**Text:**
9 May 2013 — Sustainability and Heritage guidance sheets have been released by the Victorian Government to help owners of heritage homes improve energy efficiency and save money.
The guidance sheets cover contemporary houses, 1970s houses, postwar houses, bungalows, interwar, Edwardian and Victorian houses. They identify heritage features and the costs and savings associated with interventions such as ceiling insulation, underfloor insulation, thermal curtains and draught sealing.
Planning Minister Matthew Guy said the guidance sheets showed that relatively simple interventions could result in significant cost savings, an increase in the home’s star energy rating and a reduction in environmental impacts.
For example, if energy efficiency measures were implemented in a typical Victorian terrace, it could result in savings of up to $520 per year and a reduction in heating and cooling needs by 57 per cent.
The guidelines were developed from a study undertaken by RMIT University for the Heritage Council of Victoria, the Building Commission, the Office of the Victorian Government Architect, the Department of Planning and Community Development and the Department of Sustainability and Environment.

**Saved entries:**
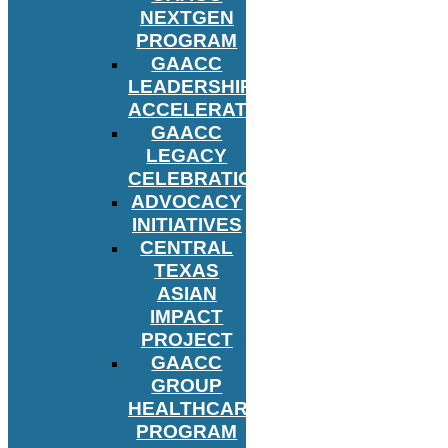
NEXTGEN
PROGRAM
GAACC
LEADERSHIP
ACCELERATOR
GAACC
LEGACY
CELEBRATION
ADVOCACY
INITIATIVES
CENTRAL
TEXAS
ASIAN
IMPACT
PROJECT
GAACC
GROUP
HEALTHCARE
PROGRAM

**List of tasks:**
**1.** Reproduce the part of the heritage homes article between "Planning Minister Matthew" and "57 per cent.", inclusive.
**2.** Answer these questions from the heritage homes article:
(a) Which university carried out the study the guidelines were developed from?
(b) How much could a typical Victorian terrace save per year if energy efficiency measures were put in place?
(c) Who is named as Planning Minister?

**Written answers:**
**1.**
Planning Minister Matthew Guy said the guidance sheets showed that relatively simple interventions could result in significant cost savings, an increase in the home’s star energy rating and a reduction in environmental impacts.
For example, if energy efficiency measures were implemented in a typical Victorian terrace, it could result in savings of up to $520 per year and a reduction in heating and cooling needs by 57 per cent.

**2.**
(a) RMIT University
(b) Up to $520 per year
(c) Matthew Guy